Seine kraftvolle, stets auf ein bestimmtes Ziel hinwirkende Persönlichkeit kam auch im engeren Kreise der Missionsanstalt auf dem Gebiet der Erziehung und Ausbildung der angehenden Missionare zum deutlichen Ausdruck. Es mögen im ganzen etwa 700 junge Männer während seiner Amtsperiode durch [703] seine Hände gegangen sein, bei deren Erziehung ihm vor allem daran lag, völlige Drangabe des eigenen Willens, unweigerlichen Gehorsam gegen die Vorgesetzten, Hintansetzen aller persönlichen Interessen hinter die Berufspflicht, mannhaftes Verhalten in den schwierigsten Verhältnissen, treues Aushalten auf dem angewiesenen Posten zu erzielen. Bei der Behandlung seiner vielen Zöglinge, die nach Nationalität, Charakter und Begabung außerordentlich verschieden waren und vielfach ein schwieriges Problem für seine pädagogische Aufgabe bildeten, kam ihm in den meisten Fällen eine wunderbare, durchdringende Menschenkenntniß zu Hilfe, die ihn selten täuschte. Freilich hatte auch seine gebietende Herrschernatur für seine Untergebenen nicht selten etwas Einschüchterndes und Niederdrückendes, aber nichtsdestoweniger wurde ihm allseitig die höchste Achtung und Liebe gezollt.
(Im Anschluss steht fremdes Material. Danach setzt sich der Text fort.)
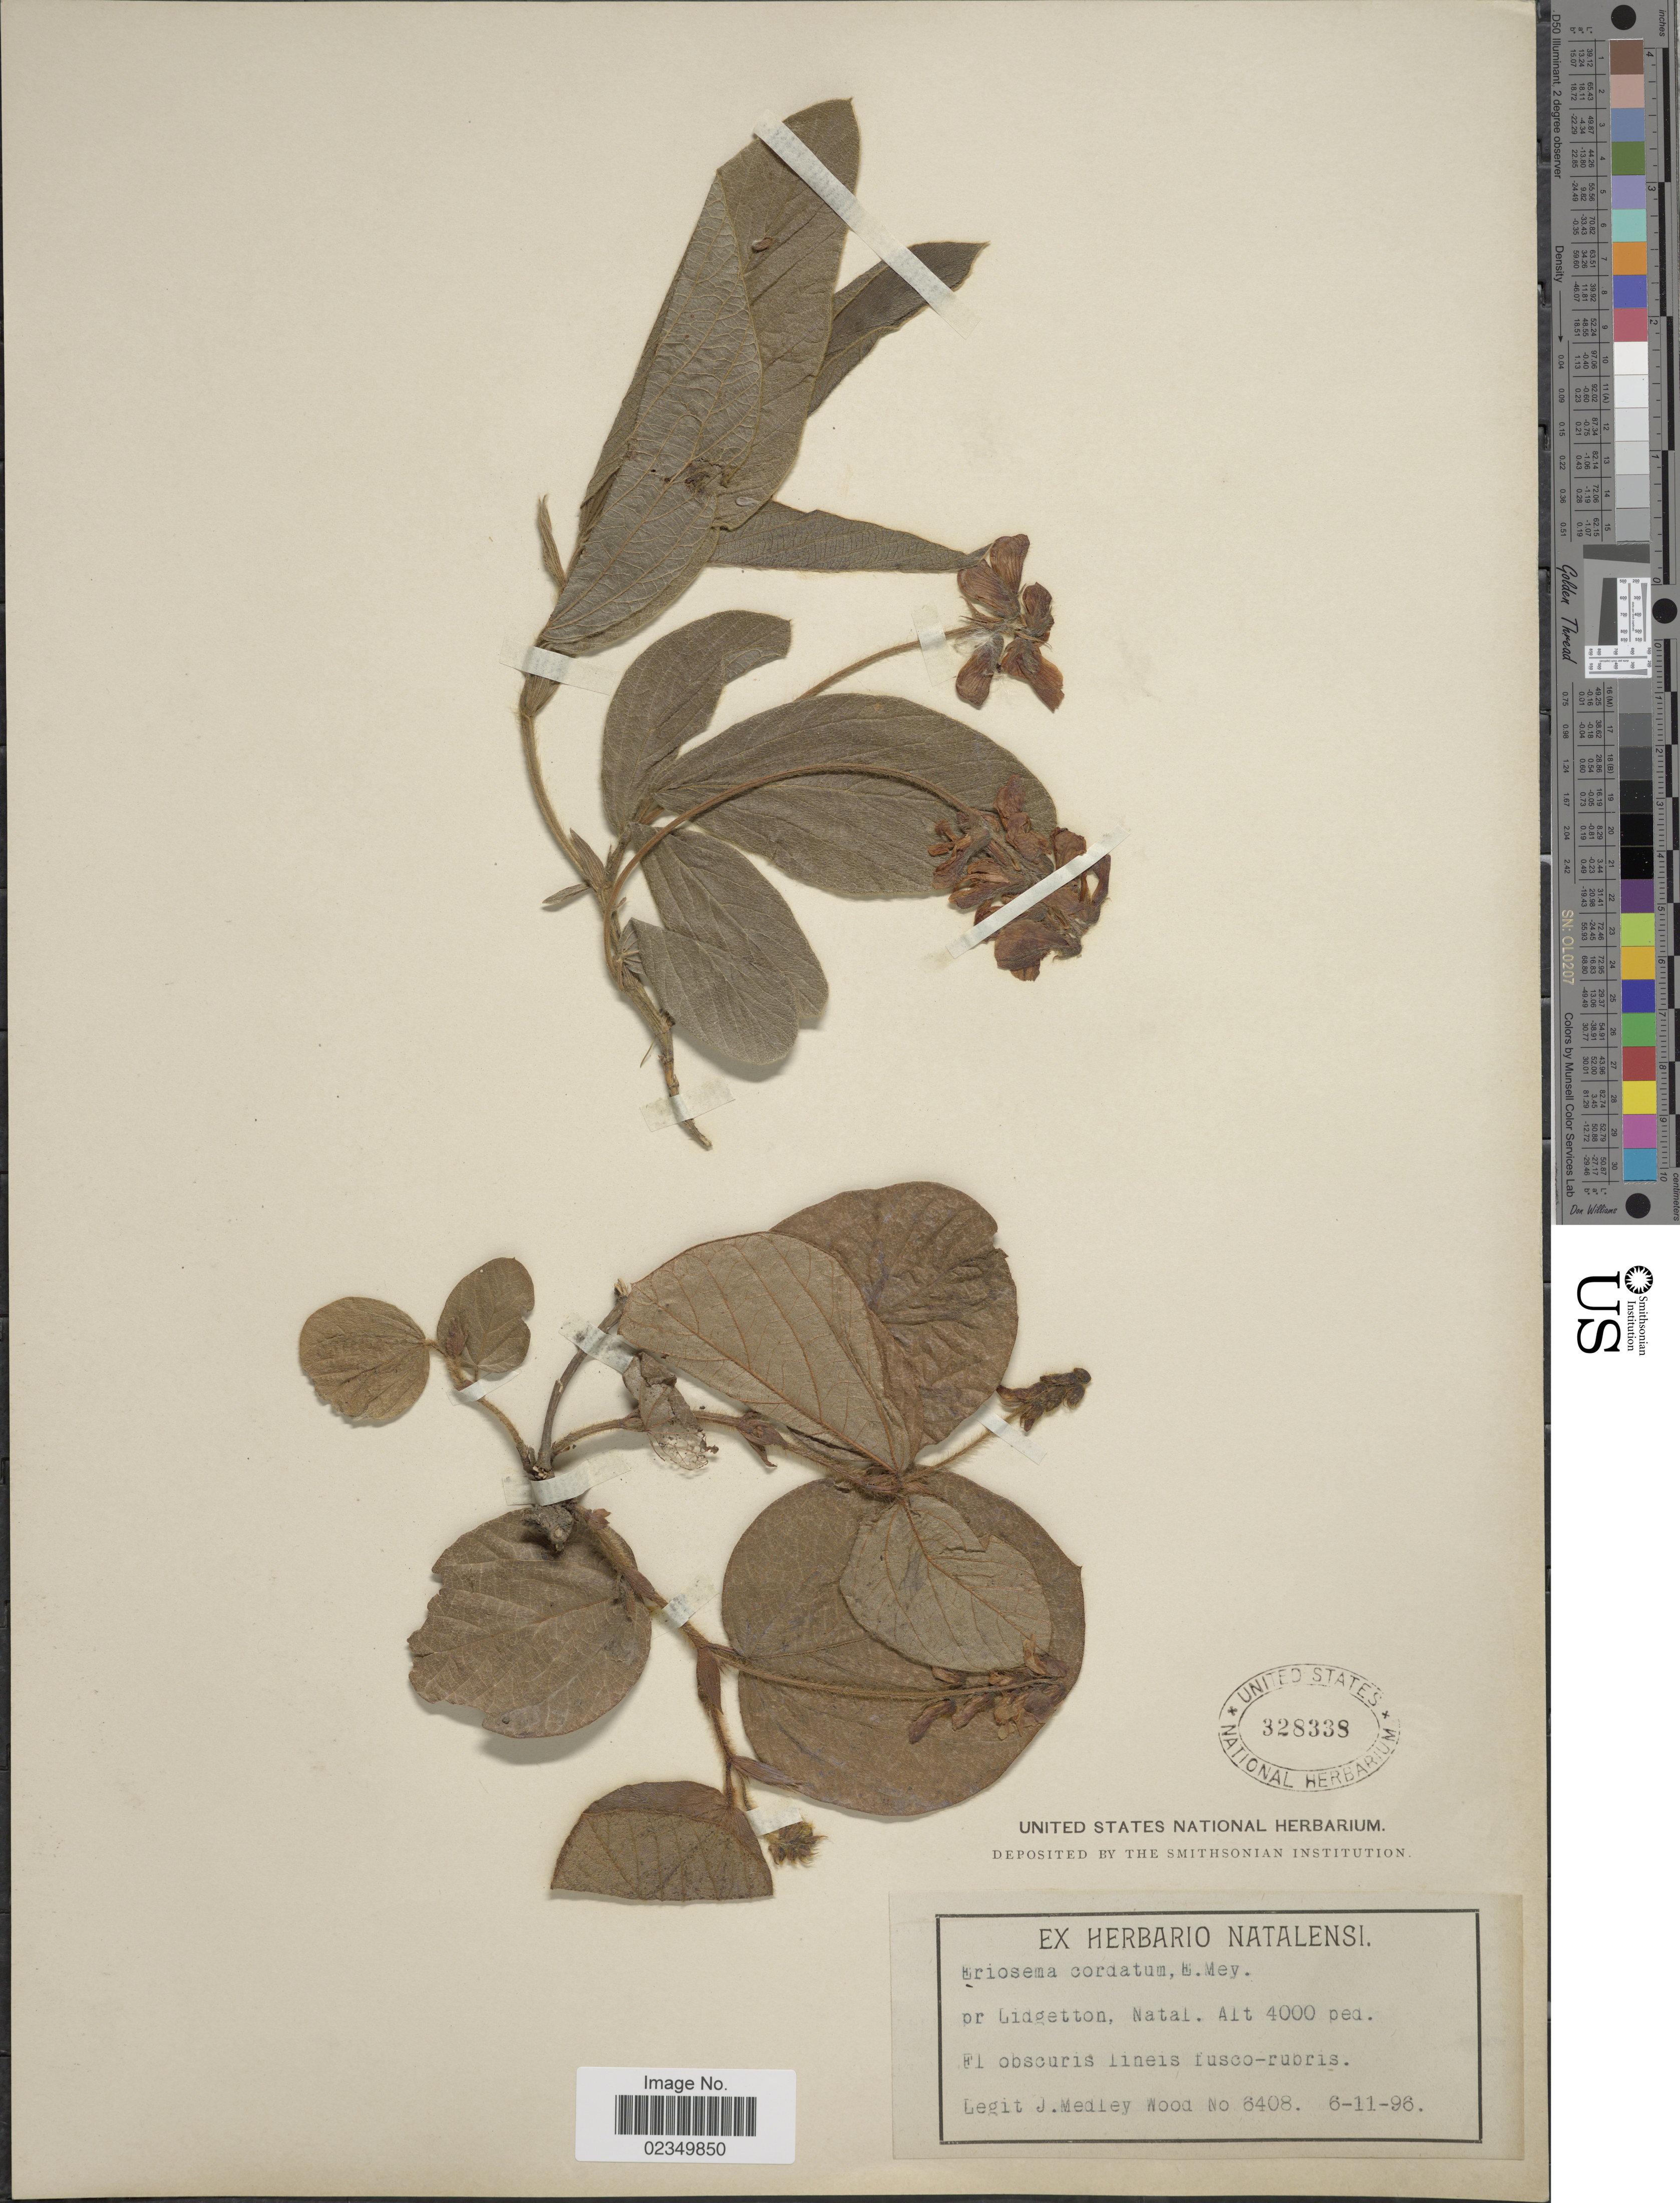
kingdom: Plantae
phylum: Tracheophyta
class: Magnoliopsida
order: Fabales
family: Fabaceae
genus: Eriosema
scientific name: Eriosema cordatum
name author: E. Mey.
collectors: J. Medley Wood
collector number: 6408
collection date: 1896-11-06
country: South Africa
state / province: KwaZulu-Natal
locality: Pr Lidgetton, Natal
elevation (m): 1219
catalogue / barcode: US 328338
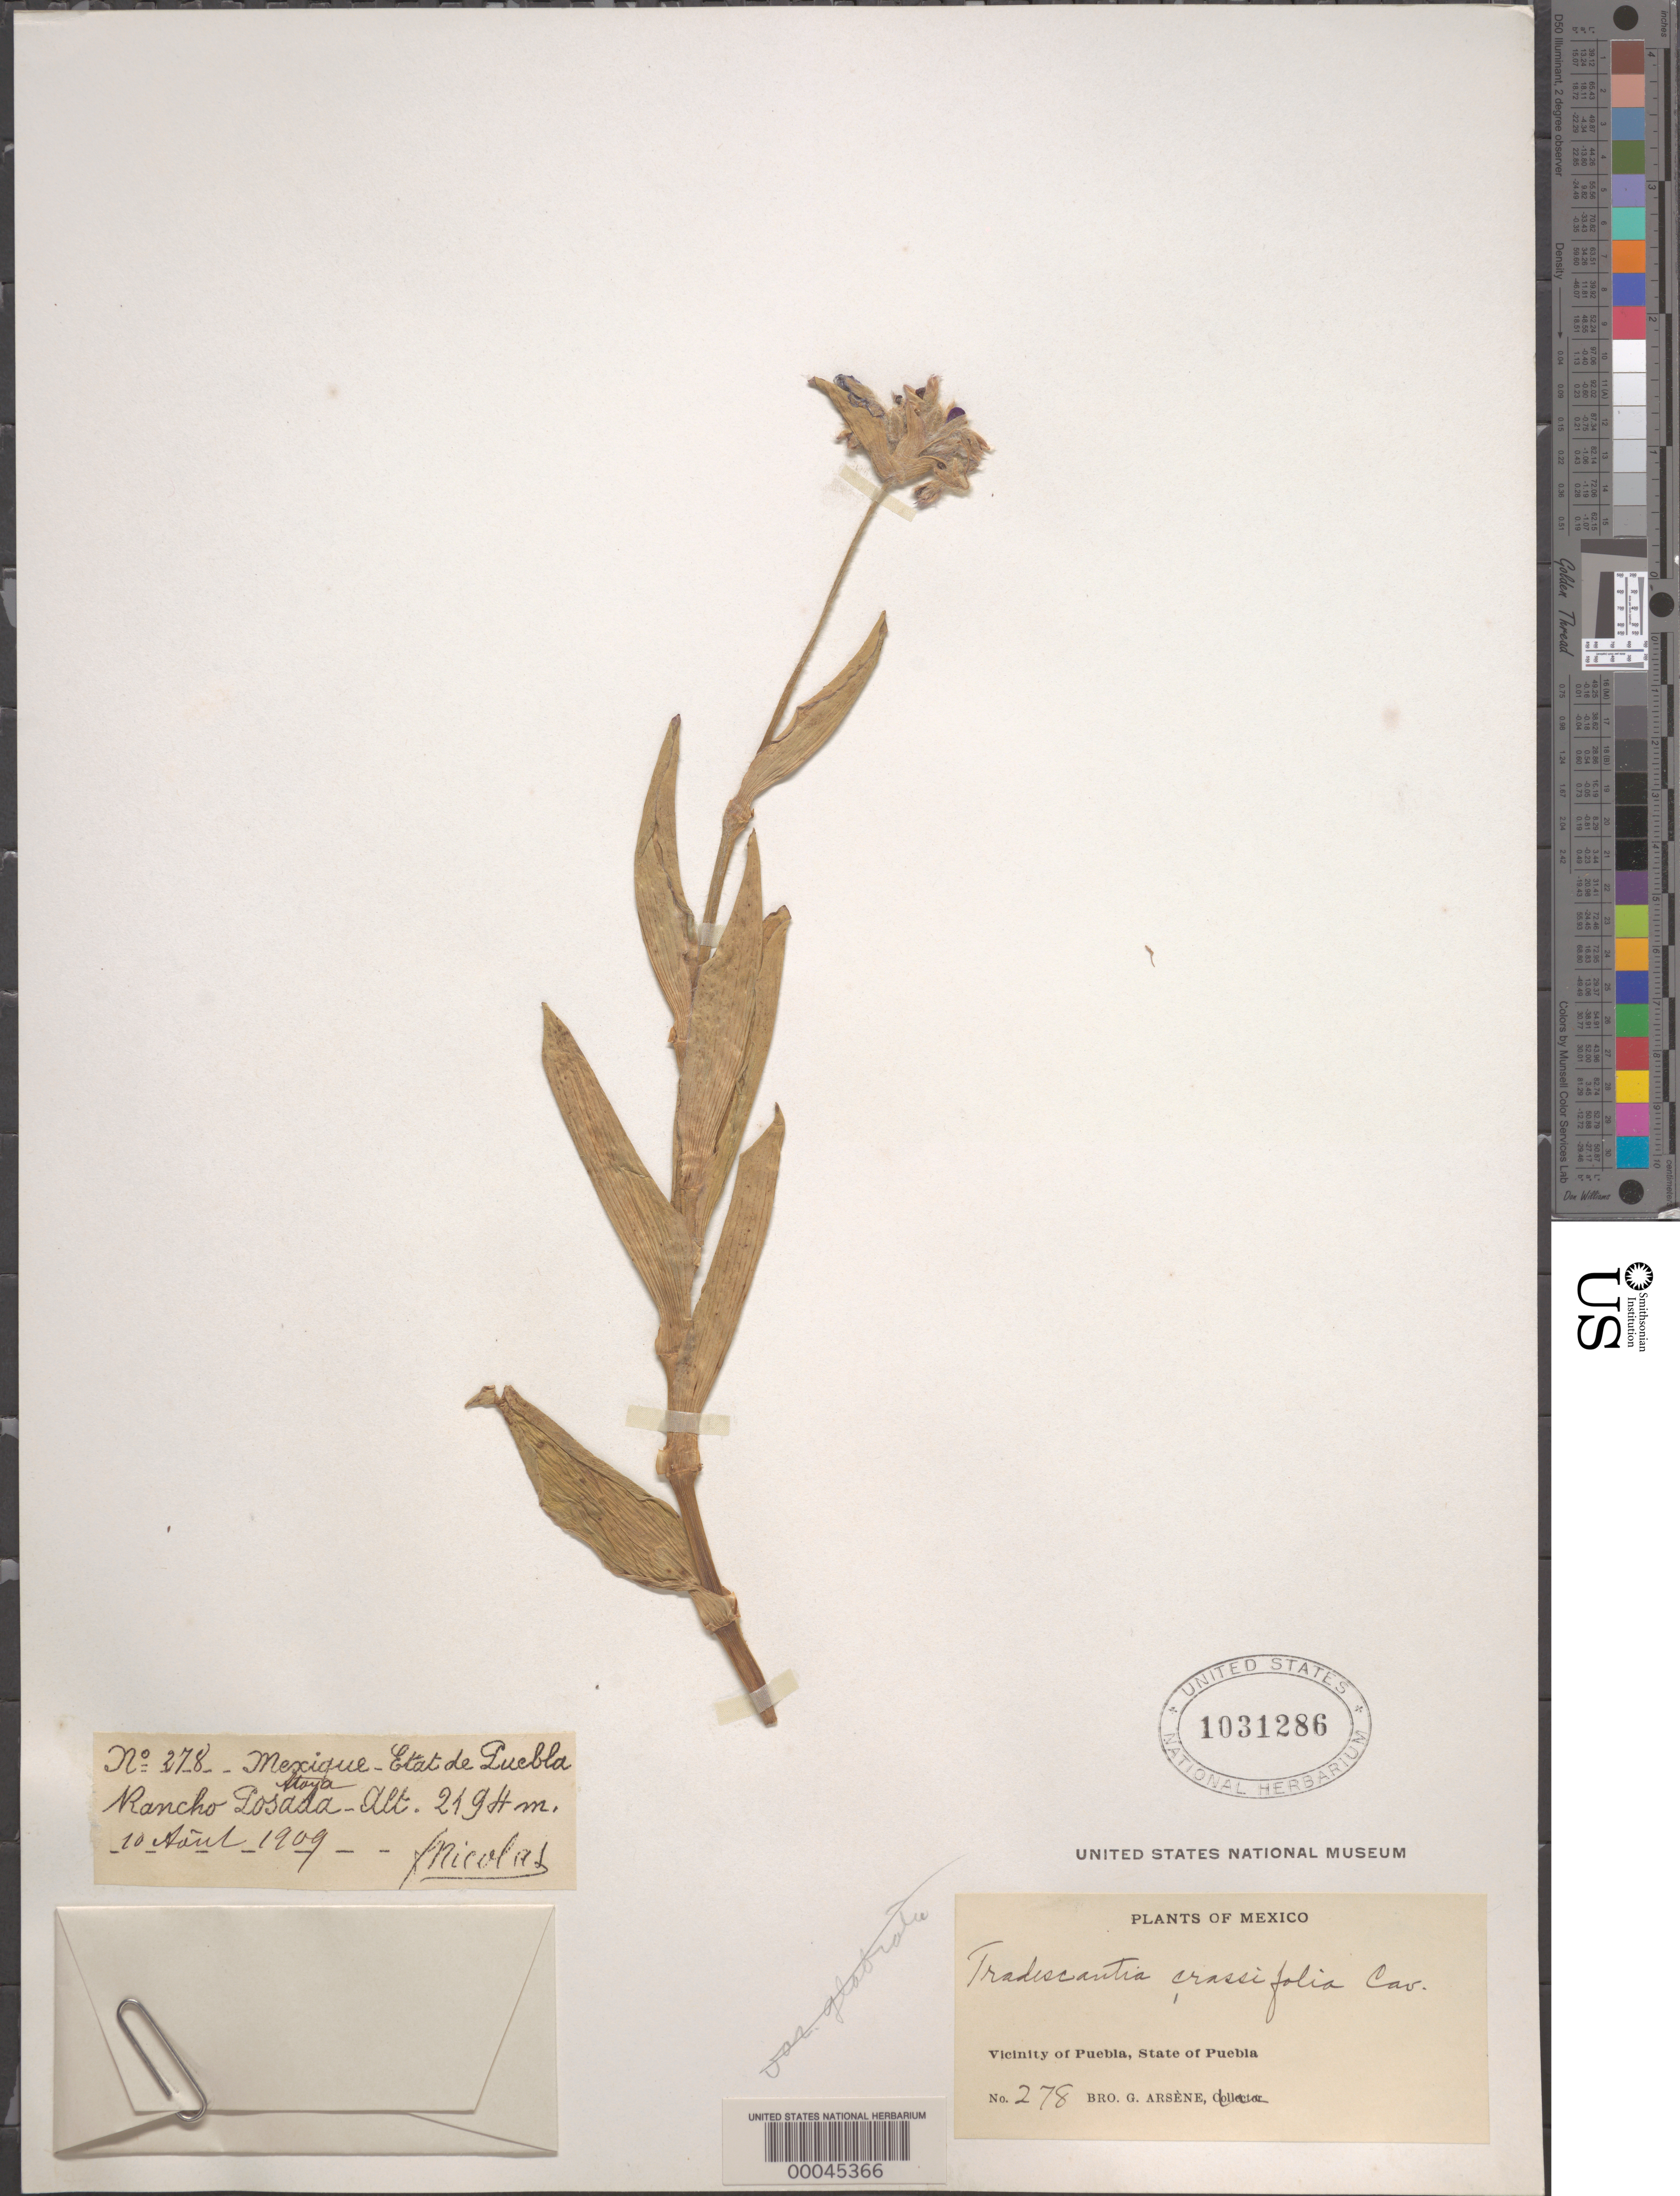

Noch mehr aber als seine Zeitgenossen wird die Nachwelt die Bedeutung dieses Mannes und seiner Wirksamkeit auf dem Gebiet der Basler Mission im vollen Umfang erkennen.

Da ihm vor allem am gründlichen Ausbau und an der organischen Entwicklung des bestehenden Missionswerkes in Indien, China und Westafrika lag, so enthielt er sich aller neuen Unternehmungen, die etwa sonst der Missionsgesellschaft nahe gelegen hätten. Dafür war aber auch der Erfolg seiner zielbewußten Leitung ein stetiges Wachsthum und eine schrittweise vor sich gehende gleichmäßige Ausdehnung des gesammten Werkes, ohne daß dasselbe je durch schwere Krisen oder Rückschläge gefährdet und geschädigt worden wäre. Wie ein kundiger, kriegsgeübter Feldherr, und im Bewußtsein der ihm von Gott gestellten Aufgabe und verliehenen Autorität entwarf er seine Operationspläne und führte sie unbeirrt mit voller Energie und Beharrlichkeit aus. Am 17. März 1874 war es ihm vergönnt, sein 25jähriges Amtsjubiläum im Kreise der Missionsfamilie zu feiern. Aber schon neigte sich seine Kraft zu Ende. Zwar wäre er gern bis zu seinem Abschiede von dieser Welt in seinem Amte geblieben, aber im Gefühl seiner abnehmenden geistigen Frische und gemüthlichen Tragkraft hielt er 1879 seinen Rücktritt für nöthig. Am 1. Juni 1879 siedelte er nach Stuttgart über, wo er bis Frühling 1884 als Invalide lebte und sich dann in seiner Vaterstadt Leonberg niederließ. Hier hat er, von mehreren Schlaganfällen betroffen, am 25. December 1884 sein arbeitsreiches Leben beschlossen. Unter den fünf Missionsinspectoren, die die Basler Mission seit ihrem Bestand (1815) bis jetzt gehabt hat, ist er unstreitig der Größte gewesen.

Hesse, Joseph Josenhans, Ein Lebensbild. – D. W. Bornemann, Einführung in die evang. Missionskunde. – Eigene Erinnerungen.